## EXERCISE BRIEF
Filter the records below and copy every line containing the word "successfully".

(Stored data)
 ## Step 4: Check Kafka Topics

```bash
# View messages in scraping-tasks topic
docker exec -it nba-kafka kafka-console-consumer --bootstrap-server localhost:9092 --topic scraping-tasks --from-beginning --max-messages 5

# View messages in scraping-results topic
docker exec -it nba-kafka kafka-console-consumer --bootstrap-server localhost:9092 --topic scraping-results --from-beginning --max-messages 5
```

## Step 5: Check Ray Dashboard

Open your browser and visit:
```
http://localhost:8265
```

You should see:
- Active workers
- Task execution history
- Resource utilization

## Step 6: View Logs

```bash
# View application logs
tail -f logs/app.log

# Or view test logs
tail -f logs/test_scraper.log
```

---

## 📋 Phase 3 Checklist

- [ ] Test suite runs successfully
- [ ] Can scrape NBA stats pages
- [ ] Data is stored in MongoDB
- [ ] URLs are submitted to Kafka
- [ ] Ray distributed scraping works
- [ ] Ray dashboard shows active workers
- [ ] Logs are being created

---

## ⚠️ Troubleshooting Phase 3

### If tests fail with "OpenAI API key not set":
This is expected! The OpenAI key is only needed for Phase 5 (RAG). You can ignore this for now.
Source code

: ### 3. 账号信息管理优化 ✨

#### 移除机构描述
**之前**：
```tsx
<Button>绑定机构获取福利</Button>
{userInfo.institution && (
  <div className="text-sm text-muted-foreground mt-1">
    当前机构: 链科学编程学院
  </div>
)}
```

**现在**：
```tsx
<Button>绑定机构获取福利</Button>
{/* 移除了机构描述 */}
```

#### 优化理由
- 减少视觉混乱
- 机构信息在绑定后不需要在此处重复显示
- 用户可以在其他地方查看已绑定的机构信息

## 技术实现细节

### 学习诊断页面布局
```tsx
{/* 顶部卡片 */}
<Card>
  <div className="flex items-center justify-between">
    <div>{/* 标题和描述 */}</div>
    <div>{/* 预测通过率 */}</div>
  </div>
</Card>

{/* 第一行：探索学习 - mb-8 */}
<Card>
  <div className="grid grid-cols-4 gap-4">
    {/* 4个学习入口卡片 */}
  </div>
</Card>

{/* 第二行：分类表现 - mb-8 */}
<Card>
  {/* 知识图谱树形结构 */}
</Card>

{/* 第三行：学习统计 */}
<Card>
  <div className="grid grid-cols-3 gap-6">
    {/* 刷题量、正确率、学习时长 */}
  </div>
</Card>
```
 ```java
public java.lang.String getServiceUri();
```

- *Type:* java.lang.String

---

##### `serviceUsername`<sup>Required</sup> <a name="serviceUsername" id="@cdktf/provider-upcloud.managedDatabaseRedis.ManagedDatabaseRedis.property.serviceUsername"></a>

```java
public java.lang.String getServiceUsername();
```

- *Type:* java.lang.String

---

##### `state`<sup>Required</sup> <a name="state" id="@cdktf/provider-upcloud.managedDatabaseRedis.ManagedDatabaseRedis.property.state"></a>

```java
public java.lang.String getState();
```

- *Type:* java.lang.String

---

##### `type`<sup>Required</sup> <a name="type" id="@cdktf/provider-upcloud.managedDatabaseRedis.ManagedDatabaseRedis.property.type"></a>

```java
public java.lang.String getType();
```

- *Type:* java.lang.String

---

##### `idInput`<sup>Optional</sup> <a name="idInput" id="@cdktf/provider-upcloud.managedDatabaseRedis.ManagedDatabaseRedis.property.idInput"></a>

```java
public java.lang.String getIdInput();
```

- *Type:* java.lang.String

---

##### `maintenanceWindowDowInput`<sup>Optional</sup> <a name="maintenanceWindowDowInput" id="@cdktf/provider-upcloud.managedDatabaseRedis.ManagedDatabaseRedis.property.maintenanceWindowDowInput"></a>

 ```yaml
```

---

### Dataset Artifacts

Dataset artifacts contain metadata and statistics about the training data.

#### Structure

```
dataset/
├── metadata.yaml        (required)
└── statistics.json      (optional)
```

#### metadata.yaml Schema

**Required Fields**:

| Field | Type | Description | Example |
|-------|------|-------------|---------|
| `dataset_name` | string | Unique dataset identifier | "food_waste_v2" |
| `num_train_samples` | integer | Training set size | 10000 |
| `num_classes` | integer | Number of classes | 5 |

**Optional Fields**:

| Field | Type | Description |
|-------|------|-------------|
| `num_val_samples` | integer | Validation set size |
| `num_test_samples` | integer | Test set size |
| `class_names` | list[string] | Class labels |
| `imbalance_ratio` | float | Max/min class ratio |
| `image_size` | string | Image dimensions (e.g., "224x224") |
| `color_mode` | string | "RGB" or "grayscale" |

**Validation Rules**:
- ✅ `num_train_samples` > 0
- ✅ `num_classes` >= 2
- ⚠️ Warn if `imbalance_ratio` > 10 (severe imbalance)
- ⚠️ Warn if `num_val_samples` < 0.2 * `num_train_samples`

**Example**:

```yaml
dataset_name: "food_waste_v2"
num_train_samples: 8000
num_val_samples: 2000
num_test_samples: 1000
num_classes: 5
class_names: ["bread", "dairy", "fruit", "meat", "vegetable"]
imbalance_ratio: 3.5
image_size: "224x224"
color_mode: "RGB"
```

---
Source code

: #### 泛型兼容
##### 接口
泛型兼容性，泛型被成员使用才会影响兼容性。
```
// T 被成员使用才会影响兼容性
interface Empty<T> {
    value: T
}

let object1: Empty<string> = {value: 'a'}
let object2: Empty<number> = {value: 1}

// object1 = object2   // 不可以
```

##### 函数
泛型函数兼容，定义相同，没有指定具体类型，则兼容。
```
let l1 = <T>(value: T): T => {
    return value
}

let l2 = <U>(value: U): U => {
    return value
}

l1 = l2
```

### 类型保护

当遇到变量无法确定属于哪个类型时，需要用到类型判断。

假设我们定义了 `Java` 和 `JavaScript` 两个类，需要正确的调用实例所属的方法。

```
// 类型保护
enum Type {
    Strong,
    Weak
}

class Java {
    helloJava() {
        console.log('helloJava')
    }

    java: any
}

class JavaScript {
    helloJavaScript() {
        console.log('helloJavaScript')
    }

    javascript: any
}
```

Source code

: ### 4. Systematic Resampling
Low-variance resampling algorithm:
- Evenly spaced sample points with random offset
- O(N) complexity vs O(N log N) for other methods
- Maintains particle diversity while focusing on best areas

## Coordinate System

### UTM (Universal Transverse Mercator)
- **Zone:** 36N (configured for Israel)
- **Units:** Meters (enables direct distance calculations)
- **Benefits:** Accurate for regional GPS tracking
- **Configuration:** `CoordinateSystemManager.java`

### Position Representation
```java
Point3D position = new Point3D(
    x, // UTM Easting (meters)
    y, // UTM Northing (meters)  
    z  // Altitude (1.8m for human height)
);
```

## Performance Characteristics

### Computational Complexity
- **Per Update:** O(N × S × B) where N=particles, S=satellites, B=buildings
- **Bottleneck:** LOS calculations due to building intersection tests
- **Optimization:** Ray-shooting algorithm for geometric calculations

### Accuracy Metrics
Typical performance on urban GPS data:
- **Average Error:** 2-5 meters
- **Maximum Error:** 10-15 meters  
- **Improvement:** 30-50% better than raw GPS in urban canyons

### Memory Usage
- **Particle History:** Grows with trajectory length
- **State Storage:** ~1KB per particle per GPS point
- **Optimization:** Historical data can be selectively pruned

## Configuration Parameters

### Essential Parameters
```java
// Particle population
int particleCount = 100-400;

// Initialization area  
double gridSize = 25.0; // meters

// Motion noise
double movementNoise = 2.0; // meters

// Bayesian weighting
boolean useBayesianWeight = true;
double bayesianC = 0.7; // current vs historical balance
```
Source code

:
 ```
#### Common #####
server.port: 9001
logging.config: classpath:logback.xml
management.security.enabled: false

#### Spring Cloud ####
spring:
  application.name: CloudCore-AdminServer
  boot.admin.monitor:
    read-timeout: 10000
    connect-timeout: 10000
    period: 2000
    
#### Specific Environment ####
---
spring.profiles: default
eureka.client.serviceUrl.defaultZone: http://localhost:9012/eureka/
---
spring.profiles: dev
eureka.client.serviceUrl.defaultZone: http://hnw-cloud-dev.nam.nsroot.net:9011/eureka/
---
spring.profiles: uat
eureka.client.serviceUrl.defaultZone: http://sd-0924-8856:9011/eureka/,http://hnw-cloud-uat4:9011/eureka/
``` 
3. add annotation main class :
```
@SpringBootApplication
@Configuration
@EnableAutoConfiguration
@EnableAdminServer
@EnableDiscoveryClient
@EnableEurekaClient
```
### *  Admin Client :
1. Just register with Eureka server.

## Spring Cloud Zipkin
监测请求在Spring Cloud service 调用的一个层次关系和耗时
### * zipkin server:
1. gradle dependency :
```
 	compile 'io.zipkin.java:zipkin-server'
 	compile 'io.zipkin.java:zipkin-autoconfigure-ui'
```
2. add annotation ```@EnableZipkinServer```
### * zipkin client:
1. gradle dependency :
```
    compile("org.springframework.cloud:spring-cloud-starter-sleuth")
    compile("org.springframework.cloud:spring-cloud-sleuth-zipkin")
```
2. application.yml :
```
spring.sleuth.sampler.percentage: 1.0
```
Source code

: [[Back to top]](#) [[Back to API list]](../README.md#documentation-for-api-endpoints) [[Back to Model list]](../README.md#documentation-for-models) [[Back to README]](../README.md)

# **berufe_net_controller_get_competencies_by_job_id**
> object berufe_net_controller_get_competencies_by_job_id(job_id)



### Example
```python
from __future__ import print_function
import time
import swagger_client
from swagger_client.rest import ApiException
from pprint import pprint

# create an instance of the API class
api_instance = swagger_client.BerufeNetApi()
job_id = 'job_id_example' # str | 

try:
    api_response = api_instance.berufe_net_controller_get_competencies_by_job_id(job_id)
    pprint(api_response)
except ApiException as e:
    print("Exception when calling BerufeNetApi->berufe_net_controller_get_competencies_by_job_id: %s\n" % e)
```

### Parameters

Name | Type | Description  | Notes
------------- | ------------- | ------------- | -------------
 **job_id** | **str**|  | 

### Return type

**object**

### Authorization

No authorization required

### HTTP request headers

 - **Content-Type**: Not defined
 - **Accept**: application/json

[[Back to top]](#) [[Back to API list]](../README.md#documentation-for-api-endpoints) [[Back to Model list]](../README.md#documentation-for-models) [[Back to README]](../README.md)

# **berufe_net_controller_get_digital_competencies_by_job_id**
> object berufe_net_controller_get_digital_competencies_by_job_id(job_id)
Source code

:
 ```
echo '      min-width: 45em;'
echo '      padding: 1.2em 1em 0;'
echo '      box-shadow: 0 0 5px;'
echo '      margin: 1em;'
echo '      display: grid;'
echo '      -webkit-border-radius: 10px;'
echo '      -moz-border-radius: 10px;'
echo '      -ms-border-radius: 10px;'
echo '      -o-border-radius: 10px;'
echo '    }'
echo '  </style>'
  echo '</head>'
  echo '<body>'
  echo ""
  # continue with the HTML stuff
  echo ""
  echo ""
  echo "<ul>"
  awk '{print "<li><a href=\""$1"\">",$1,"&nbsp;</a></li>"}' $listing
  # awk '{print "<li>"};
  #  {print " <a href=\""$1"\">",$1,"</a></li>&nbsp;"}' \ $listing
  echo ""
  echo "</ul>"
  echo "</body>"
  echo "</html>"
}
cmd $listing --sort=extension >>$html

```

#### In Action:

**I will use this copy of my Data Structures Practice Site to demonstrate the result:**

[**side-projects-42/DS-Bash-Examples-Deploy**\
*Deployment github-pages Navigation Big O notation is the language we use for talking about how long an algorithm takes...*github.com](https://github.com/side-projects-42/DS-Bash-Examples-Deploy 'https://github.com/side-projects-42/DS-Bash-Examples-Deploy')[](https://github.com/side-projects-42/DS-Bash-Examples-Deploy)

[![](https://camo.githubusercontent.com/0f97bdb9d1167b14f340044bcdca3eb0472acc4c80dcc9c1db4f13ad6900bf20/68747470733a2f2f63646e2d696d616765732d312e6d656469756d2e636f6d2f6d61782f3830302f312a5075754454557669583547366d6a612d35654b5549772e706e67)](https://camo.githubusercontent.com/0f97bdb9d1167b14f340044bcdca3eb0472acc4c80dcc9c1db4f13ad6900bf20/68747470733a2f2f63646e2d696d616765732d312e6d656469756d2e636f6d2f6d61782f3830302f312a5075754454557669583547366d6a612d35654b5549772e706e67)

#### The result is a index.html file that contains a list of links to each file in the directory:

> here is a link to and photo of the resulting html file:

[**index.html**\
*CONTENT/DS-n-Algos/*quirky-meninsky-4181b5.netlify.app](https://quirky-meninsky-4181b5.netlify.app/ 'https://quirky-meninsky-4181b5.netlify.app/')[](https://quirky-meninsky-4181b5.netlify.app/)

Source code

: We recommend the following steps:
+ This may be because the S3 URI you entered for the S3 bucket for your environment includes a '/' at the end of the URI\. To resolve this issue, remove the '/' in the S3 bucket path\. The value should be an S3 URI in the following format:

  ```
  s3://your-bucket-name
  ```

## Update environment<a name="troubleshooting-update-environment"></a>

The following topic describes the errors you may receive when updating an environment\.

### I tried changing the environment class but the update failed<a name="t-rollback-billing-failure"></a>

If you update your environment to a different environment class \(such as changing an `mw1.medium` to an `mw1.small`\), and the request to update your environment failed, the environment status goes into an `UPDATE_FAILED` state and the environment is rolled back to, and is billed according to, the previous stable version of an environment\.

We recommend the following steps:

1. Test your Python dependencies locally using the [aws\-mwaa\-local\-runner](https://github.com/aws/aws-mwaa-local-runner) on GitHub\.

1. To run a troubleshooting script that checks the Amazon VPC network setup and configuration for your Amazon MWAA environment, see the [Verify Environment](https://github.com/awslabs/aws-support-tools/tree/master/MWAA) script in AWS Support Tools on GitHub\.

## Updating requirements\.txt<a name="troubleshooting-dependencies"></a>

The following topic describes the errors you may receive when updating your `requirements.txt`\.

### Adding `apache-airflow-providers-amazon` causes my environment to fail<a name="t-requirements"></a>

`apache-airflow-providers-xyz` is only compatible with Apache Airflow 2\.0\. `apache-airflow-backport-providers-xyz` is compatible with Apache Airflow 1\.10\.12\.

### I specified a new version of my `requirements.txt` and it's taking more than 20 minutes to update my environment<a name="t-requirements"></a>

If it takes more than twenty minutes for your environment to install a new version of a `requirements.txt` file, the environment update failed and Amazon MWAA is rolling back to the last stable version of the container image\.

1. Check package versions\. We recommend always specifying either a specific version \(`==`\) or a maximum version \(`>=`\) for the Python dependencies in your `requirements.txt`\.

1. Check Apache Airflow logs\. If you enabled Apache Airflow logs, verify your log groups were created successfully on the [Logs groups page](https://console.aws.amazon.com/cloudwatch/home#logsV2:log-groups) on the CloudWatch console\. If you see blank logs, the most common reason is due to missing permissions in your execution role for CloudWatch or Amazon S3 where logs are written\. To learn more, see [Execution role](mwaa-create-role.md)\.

## TASK RESULT
- [ ] Test suite runs successfully
1. Check Apache Airflow logs\. If you enabled Apache Airflow logs, verify your log groups were created successfully on the [Logs groups page](https://console.aws.amazon.com/cloudwatch/home#logsV2:log-groups) on the CloudWatch console\. If you see blank logs, the most common reason is due to missing permissions in your execution role for CloudWatch or Amazon S3 where logs are written\. To learn more, see [Execution role](mwaa-create-role.md)\.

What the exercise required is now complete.